*Sarah was injured serving on the zero line in the early morning hours of February 23, 2023 - on the 365th day of Russia's war against Ukraine. She sustained permanent injuries to her hand and face and remains committed to complete victory in Ukraine. Slava Ukraini!
By Sarah Ashton-Cirillo
A March day both radiantly sunny and bitingly cold. It wasn’t the brutal cold I’d eventually learn to expect in the trenches, but a cold that lingered, biting and nipping at the skin while managing to combine with the sun. It offer a strange freshness to Kharkiv, a city that had been undergoing constant mortar, artillery, and rocket attacks for weeks straight.
Approaching the scene, the body lay upon a board, partially covered and rigid, with shoes sticking directly skyward. Noticing it among the strewn wreckage of the iconic Regional Administration offices, I gingerly approached. There, in the middle of an apocalyptic vision, paused to wonder if it was disrespectful to the dead man to photograph him and the surrounding scene.
Many months later, after spring ended and the summer had as well, I found myself in the midst of global controversy for my reporting next to another body, again a Ukrainian victim of Russian terrorism. That event, which came in the aftermath of a rocket attack on Kyiv, was the last notable act I undertook as a civilian in Ukraine. Two days later, I enlisted in the army.
During the intervening time between my initial exposure to war in Kharkiv, and that capstone event on the streets of the capital city, a metamorphosis took place; I transformed impartial observer to a volunteer participant and ultimately into a combatant who swore her loyalty to Ukraine. Not only did it not happen overnight, I wasn’t willing to accept the evolution was even taking place until it was too late to do anything but move forward toward victory. Simply put, by the time I realized I was prepared to fight and bleed for freedom on the fertile fields of Europe’s breadbasket, it was no longer a choice I was making but instead a path I had to follow until its natural finish.
I’d been warned on several occasions by fellow journalists, including one of the most famous in the world, to take a break by May, to leave and reevaluate my priorities as a reporter and human. Had I listened, and in reality, I probably should have, I’d be comfortably covering politics in the United States right now. As every reader of my column knows, I didn’t listen. I willfully remained in a country at war through four seasons and an untold amount of horror.

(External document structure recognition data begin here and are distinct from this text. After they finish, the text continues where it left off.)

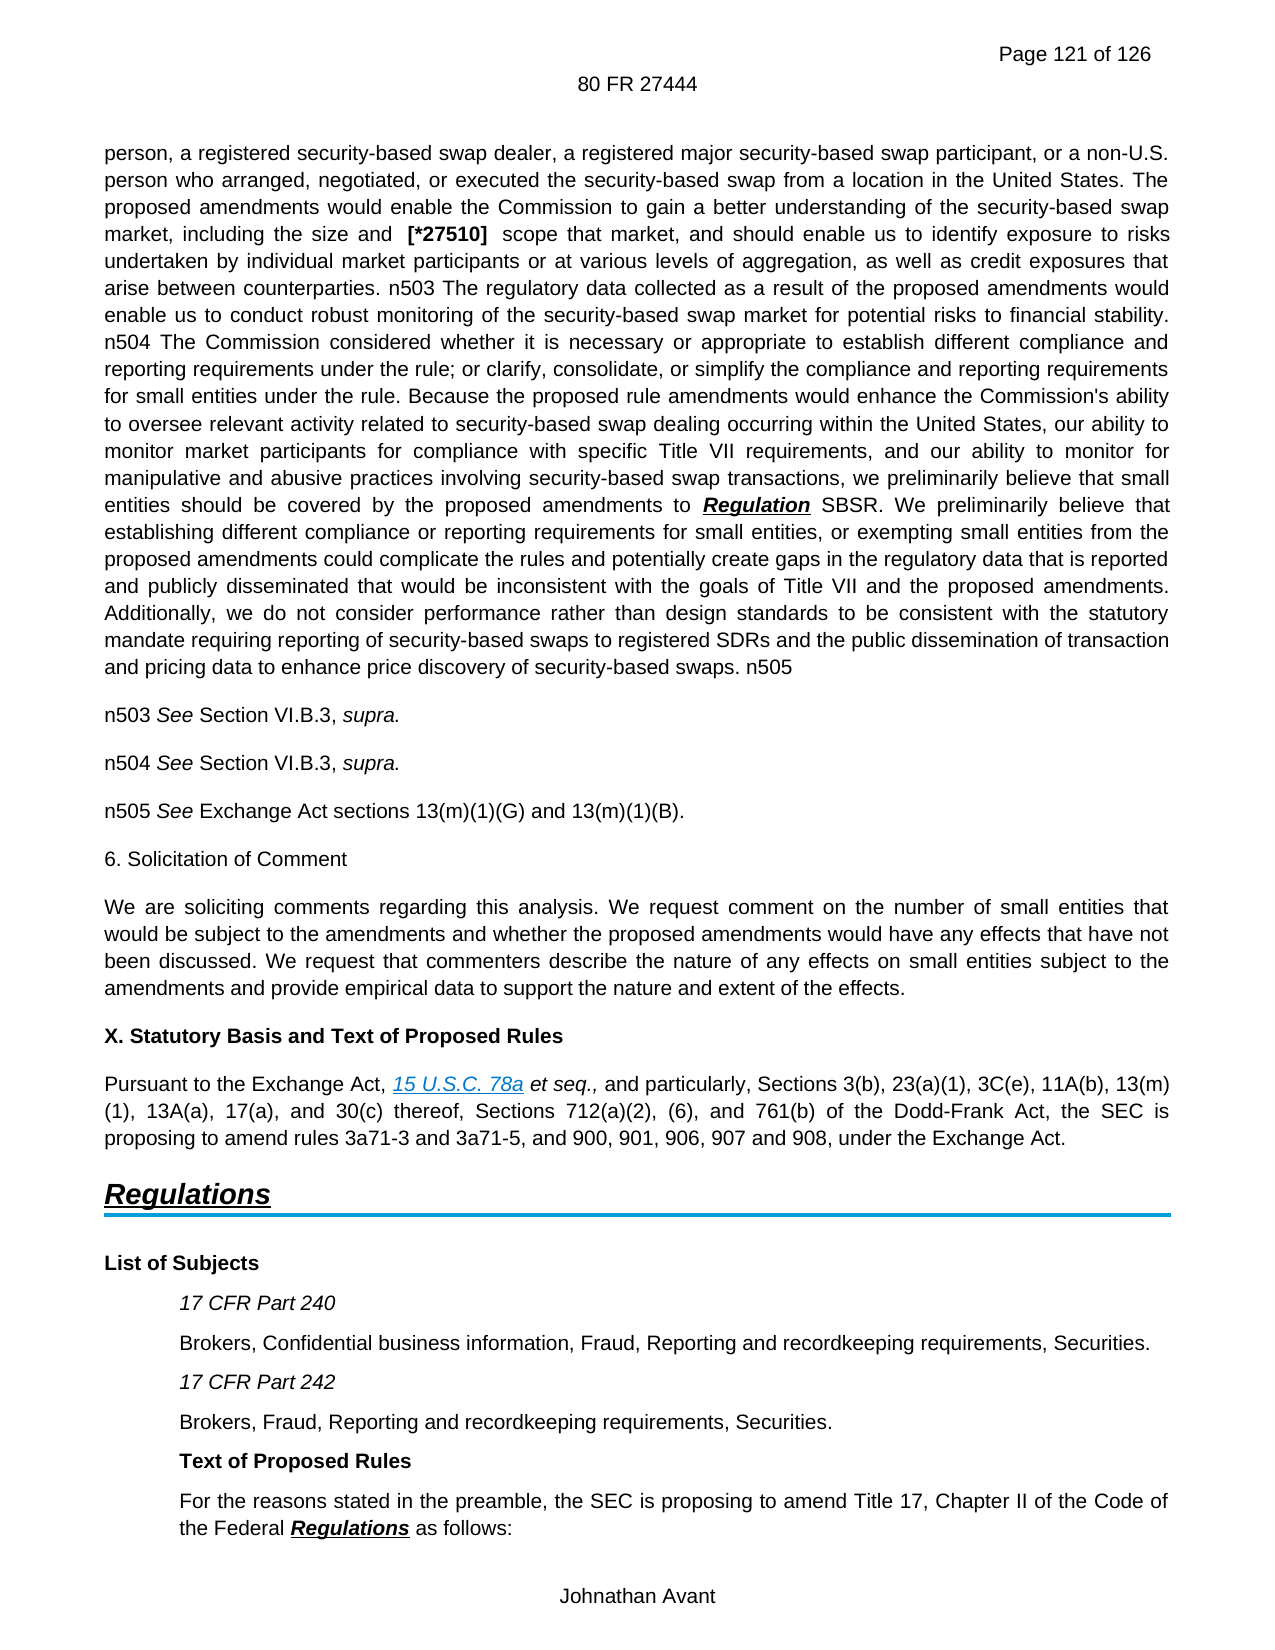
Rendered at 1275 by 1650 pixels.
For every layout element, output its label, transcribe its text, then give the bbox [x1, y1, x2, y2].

text 17 CFR Part 242 [179, 1367, 1171, 1394]
text List of Subjects [104, 1248, 1171, 1275]
text Brokers, Confidential business information, Fraud, Reporting and recordkeeping requirements, Securities. [179, 1327, 1171, 1354]
text Brokers, Fraud, Reporting and recordkeeping requirements, Securities. [179, 1406, 1171, 1433]
text 17 CFR Part 240 [179, 1288, 1171, 1315]
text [104, 137, 1171, 679]
text n505 See Exchange Act sections 13(m)(1)(G) and 13(m)(1)(B). [104, 796, 1171, 823]
text X. Statutory Basis and Text of Proposed Rules [104, 1021, 1171, 1048]
text We are soliciting comments regarding this analysis. We request comment on the number of small entities that would be subject to the amendments and whether the proposed amendments would have any effects that have not been discussed. We request that commenters describe the nature of any effects on small entities subject to the amendments and provide empirical data to support the nature and extent of the effects. [104, 892, 1171, 1000]
text For the reasons stated in the preamble, the SEC is proposing to amend Title 17, Chapter II of the Code of the Federal Regulations as follows: [179, 1486, 1171, 1540]
text 6. Solicitation of Comment [104, 844, 1171, 871]
text Pursuant to the Exchange Act, 15 U.S.C. 78a et seq., and particularly, Sections 3(b), 23(a)(1), 3C(e), 11A(b), 13(m)(1), 13A(a), 17(a), and 30(c) thereof, Sections 712(a)(2), (6), and 761(b) of the Dodd-Frank Act, the SEC is proposing to amend rules 3a71-3 and 3a71-5, and 900, 901, 906, 907 and 908, under the Exchange Act. [104, 1069, 1171, 1150]
text n504 See Section VI.B.3, supra. [104, 748, 1171, 775]
text Regulations [104, 1175, 1171, 1210]
text n503 See Section VI.B.3, supra. [104, 700, 1171, 727]
text Text of Proposed Rules [179, 1446, 1171, 1473]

As the world approaches the one-year anniversary of Russia’s full-scale invasion of Ukraine and Vladimir Putin’s subsequent exposure as the head of a mafia state and sponsor of genocide and terrorism, I’ve been thinking of both the past year and what the future holds. In each case, as I bear arms in this historic effort to liberate one nation while helping inflict a transformative defeat on another, I have only vague notions about what happened and what will happen. As for the latter, we will be victorious in every way; that is certain, but the means of achieving this are as obtuse to me as the recollections of what took place on the journey from journalist to soldier.
Regarding the former, being surrounded by death played a role for sure. Witnessing the victims on streets, in houses, and hidden in mass graves never became easier. The anger of seeing so many individuals struck down by cowardly war criminals never subsided. The death of innocents has never been, nor will they ever be, forgotten by me. Yet, this is only part of it.
The larger part is at the core of who I am, and it exists because of the place of my birth. I carry a fundamental and overriding belief in the values, ideas, and ideals I was immersed in because I grew up in the world’s greatest experiment in freedom, history’s greatest republic, the United States of America. If I was willing to speak out against the fascist inclinations of a twice-impeached destroyer of democracy, Donald Trump, it became a priority, and made sense, to actually fight against a true fascist such as Putin.
Ultimately, I realize I won’t be able to truly process the hows and whys until we have achieved the peace goals set out by President Zelenskyy, and carried out under the dual leadership of Oleksii Reznikov, our Minister of Defense and the Commander in Chief of the Ukrainian Armed Forces, Valerii Zaluzhnyi. So for now, as I prepare to join my unit at the frontlines on February 24th, 2023, I’ll offer this declaration as to why I’m fighting and why I will continue to do so until victory is declared.
There is no other answer and no need for any further explanation. Simply put, it's the right thing to do.